Emit the data below verbatim, stripping out any pictures.

Data shown section start

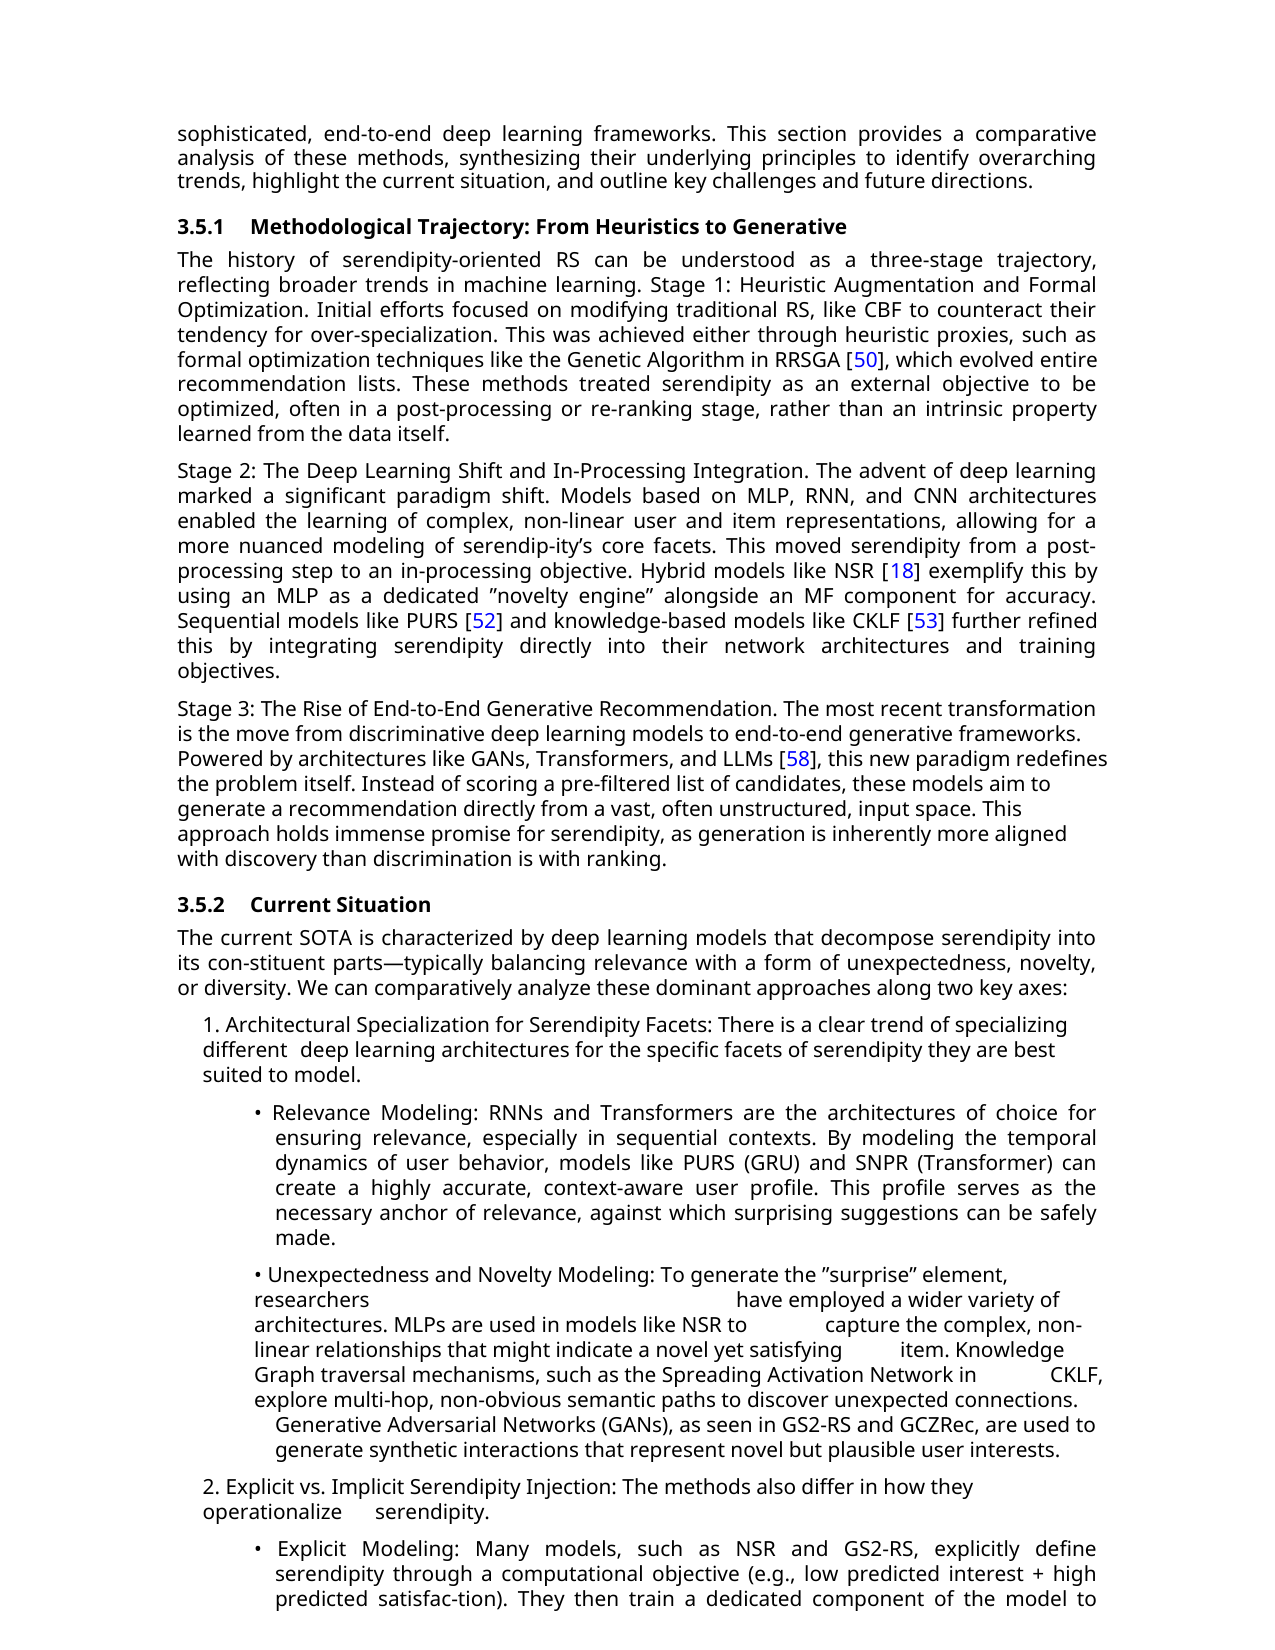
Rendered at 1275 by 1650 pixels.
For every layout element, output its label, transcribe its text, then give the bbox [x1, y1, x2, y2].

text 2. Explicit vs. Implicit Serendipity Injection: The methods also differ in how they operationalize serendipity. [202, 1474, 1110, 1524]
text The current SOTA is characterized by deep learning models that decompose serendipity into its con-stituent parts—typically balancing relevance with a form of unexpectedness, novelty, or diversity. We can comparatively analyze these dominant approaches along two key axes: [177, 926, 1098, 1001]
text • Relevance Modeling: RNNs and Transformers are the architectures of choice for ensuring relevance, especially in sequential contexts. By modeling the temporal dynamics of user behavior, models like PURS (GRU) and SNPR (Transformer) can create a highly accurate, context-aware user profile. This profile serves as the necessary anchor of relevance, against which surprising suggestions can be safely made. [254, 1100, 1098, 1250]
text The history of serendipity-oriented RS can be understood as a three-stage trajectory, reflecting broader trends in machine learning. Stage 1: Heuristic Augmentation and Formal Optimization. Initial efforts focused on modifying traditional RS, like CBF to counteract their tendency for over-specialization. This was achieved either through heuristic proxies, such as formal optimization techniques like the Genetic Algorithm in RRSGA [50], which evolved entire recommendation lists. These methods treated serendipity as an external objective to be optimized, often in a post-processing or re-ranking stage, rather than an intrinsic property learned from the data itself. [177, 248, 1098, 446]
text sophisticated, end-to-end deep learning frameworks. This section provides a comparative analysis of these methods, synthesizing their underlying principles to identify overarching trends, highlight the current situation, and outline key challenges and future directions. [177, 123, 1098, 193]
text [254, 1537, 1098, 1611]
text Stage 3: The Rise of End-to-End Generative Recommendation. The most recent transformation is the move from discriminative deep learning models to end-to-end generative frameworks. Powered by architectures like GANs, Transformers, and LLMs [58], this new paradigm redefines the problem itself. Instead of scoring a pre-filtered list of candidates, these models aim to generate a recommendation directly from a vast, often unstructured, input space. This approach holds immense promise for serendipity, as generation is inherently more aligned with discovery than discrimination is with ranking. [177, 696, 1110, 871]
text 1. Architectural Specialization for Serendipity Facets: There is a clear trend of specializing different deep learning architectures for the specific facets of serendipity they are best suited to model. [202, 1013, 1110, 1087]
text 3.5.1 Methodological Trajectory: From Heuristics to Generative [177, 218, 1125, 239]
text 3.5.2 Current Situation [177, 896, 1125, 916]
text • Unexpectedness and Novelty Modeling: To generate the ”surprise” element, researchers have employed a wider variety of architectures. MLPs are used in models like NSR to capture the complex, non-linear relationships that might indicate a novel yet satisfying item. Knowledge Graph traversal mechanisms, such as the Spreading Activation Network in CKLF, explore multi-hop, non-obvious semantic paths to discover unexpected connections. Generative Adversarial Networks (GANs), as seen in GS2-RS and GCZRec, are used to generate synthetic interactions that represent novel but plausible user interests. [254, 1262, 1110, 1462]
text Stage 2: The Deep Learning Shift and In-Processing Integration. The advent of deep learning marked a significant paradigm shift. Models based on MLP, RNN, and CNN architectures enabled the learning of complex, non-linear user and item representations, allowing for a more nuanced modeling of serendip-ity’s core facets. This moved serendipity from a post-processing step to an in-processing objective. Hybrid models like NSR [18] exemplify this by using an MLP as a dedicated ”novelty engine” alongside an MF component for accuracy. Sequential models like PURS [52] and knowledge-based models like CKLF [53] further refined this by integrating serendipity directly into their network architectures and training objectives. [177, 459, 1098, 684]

Data shown section end

Answer box:
Rendered at 1275 by 1650 pixels.
For every layout element, output its label, transcribe its text, then give the bbox [x1, y1, x2, y2].

text 2. Explicit vs. Implicit Serendipity Injection: The methods also differ in how they operationalize serendipity. [202, 1474, 1110, 1524]
text The current SOTA is characterized by deep learning models that decompose serendipity into its con-stituent parts—typically balancing relevance with a form of unexpectedness, novelty, or diversity. We can comparatively analyze these dominant approaches along two key axes: [177, 926, 1098, 1001]
text • Relevance Modeling: RNNs and Transformers are the architectures of choice for ensuring relevance, especially in sequential contexts. By modeling the temporal dynamics of user behavior, models like PURS (GRU) and SNPR (Transformer) can create a highly accurate, context-aware user profile. This profile serves as the necessary anchor of relevance, against which surprising suggestions can be safely made. [254, 1100, 1098, 1250]
text The history of serendipity-oriented RS can be understood as a three-stage trajectory, reflecting broader trends in machine learning. Stage 1: Heuristic Augmentation and Formal Optimization. Initial efforts focused on modifying traditional RS, like CBF to counteract their tendency for over-specialization. This was achieved either through heuristic proxies, such as formal optimization techniques like the Genetic Algorithm in RRSGA [50], which evolved entire recommendation lists. These methods treated serendipity as an external objective to be optimized, often in a post-processing or re-ranking stage, rather than an intrinsic property learned from the data itself. [177, 248, 1098, 446]
text sophisticated, end-to-end deep learning frameworks. This section provides a comparative analysis of these methods, synthesizing their underlying principles to identify overarching trends, highlight the current situation, and outline key challenges and future directions. [177, 123, 1098, 193]
text [254, 1537, 1098, 1611]
text Stage 3: The Rise of End-to-End Generative Recommendation. The most recent transformation is the move from discriminative deep learning models to end-to-end generative frameworks. Powered by architectures like GANs, Transformers, and LLMs [58], this new paradigm redefines the problem itself. Instead of scoring a pre-filtered list of candidates, these models aim to generate a recommendation directly from a vast, often unstructured, input space. This approach holds immense promise for serendipity, as generation is inherently more aligned with discovery than discrimination is with ranking. [177, 696, 1110, 871]
text 1. Architectural Specialization for Serendipity Facets: There is a clear trend of specializing different deep learning architectures for the specific facets of serendipity they are best suited to model. [202, 1013, 1110, 1087]
text 3.5.1 Methodological Trajectory: From Heuristics to Generative [177, 218, 1125, 239]
text 3.5.2 Current Situation [177, 896, 1125, 916]
text • Unexpectedness and Novelty Modeling: To generate the ”surprise” element, researchers have employed a wider variety of architectures. MLPs are used in models like NSR to capture the complex, non-linear relationships that might indicate a novel yet satisfying item. Knowledge Graph traversal mechanisms, such as the Spreading Activation Network in CKLF, explore multi-hop, non-obvious semantic paths to discover unexpected connections. Generative Adversarial Networks (GANs), as seen in GS2-RS and GCZRec, are used to generate synthetic interactions that represent novel but plausible user interests. [254, 1262, 1110, 1462]
text Stage 2: The Deep Learning Shift and In-Processing Integration. The advent of deep learning marked a significant paradigm shift. Models based on MLP, RNN, and CNN architectures enabled the learning of complex, non-linear user and item representations, allowing for a more nuanced modeling of serendip-ity’s core facets. This moved serendipity from a post-processing step to an in-processing objective. Hybrid models like NSR [18] exemplify this by using an MLP as a dedicated ”novelty engine” alongside an MF component for accuracy. Sequential models like PURS [52] and knowledge-based models like CKLF [53] further refined this by integrating serendipity directly into their network architectures and training objectives. [177, 459, 1098, 684]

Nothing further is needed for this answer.